The project was structured around 6 work packages.
WP1 captured, studied and specified requirements for the work that needed to be performed within the technical work packages:
1) The demonstration scenarios have been refined. This allowed defining the hardware platforms to be developed for the demonstrators as well as the required building blocks from WP2 and WP3.
2) Opportunities, requirements and constraints from the consortium’s commercial partners have been studied in order to try to align developments with exploitation opportunities.
3) A common evaluation platform has been defined and distributed to partners, together with sample firmware and FPGA-designs. It consists in an FPGA-based motherboard with features to ease security characterization, and a set of low-cost daughter modules allowing to evaluate HECTOR primitives implemented in different FPGA families or ASICs.
WP2 focused on TRNG and PUFs. Several candidate principles have been proposed. A set of comparison and evaluation criteria have been defined. Preliminary implementations helped compare and rank the candidates. Selected TRNG and PUF principles together with dedicated embedded tests and post-processing have been designed for both FPGAs and ASICs. Several hick-ups and manufacturing delays (external factors) repeatedly pushed-out silicon availability and forced to limit physical evaluations to FPGA implementations. HECTOR ASIC test chips will still be used and characterized but after the official completion of the project.
WP3 focused on cryptographic algorithms and countermeasures. Since these rely heavily on random numbers (cryptographic keys, random IVs, masking), a first line of research has been to study the effect of non-ideal randomness on cryptography and on the effectiveness of countermeasures.
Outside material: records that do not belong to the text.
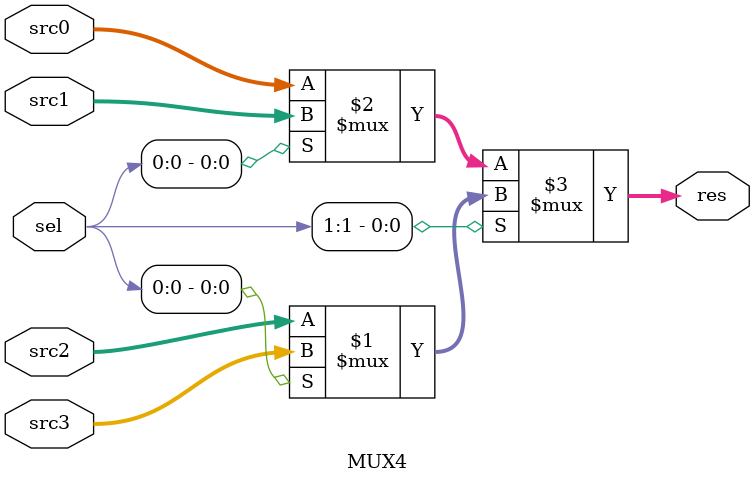
<source format=v>
module MUX4 # (
    parameter               WIDTH                   = 32
)(
    input                   [WIDTH-1 : 0]           src0, src1, src2, src3,
    input                   [      1 : 0]           sel,

    output                  [WIDTH-1 : 0]           res
);

assign res = sel[1] ? (sel[0] ? src3 : src2) : (sel[0] ? src1 : src0);
endmodule

</source>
Known-key and related-key attacks have been studied. Matlab scripts to generate standardized sets of degraded random numbers have been developed to test the effect of weak random numbers on commonly used side-channel countermeasures. The second line of research has been focusing on efficient cryptography and countermeasures. The consortium has been very active in the CAESAR authentication encryption competition. Five of the fifteen candidates of the third round of the competition were proposals from consortium members and 3 proposals remain among the 7 finalists. An important improvement in the usage of the sponge construction for Authenticated Encryption has been introduced, easing the interface between a TRNG/PUF, its crypto post-processing and the cryptographic algorithm itself. HECTOR also worked on design-process efficiency with bottom-up and top-down methodologies for design-time evaluation of side-channel protection.
WP4 focused on the development of demonstrators to illustrate how the technical developments from WP2 and WP3 can be combined for relevant applicative use cases. Three demonstrators have been developed: A dedicated, high-throughput random numbers generators, a secure USB storage, as well as a secure messaging system.
WP5 focused on dissemination, communication, exploitation, standardization and training. The project generated 59 articles and publications, participated to 48 conferences and workshops, as well as 12 other dissemination activities (web site, newsletters, etc.). HECTOR also participated to key cryptography and TRNG related standardization efforts and events, most notably the CAESAR authenticated encryption competition and the NIST TRNG workshop.
WP6 has been the project management work package providing the necessary processes and tools and to ensure proper execution.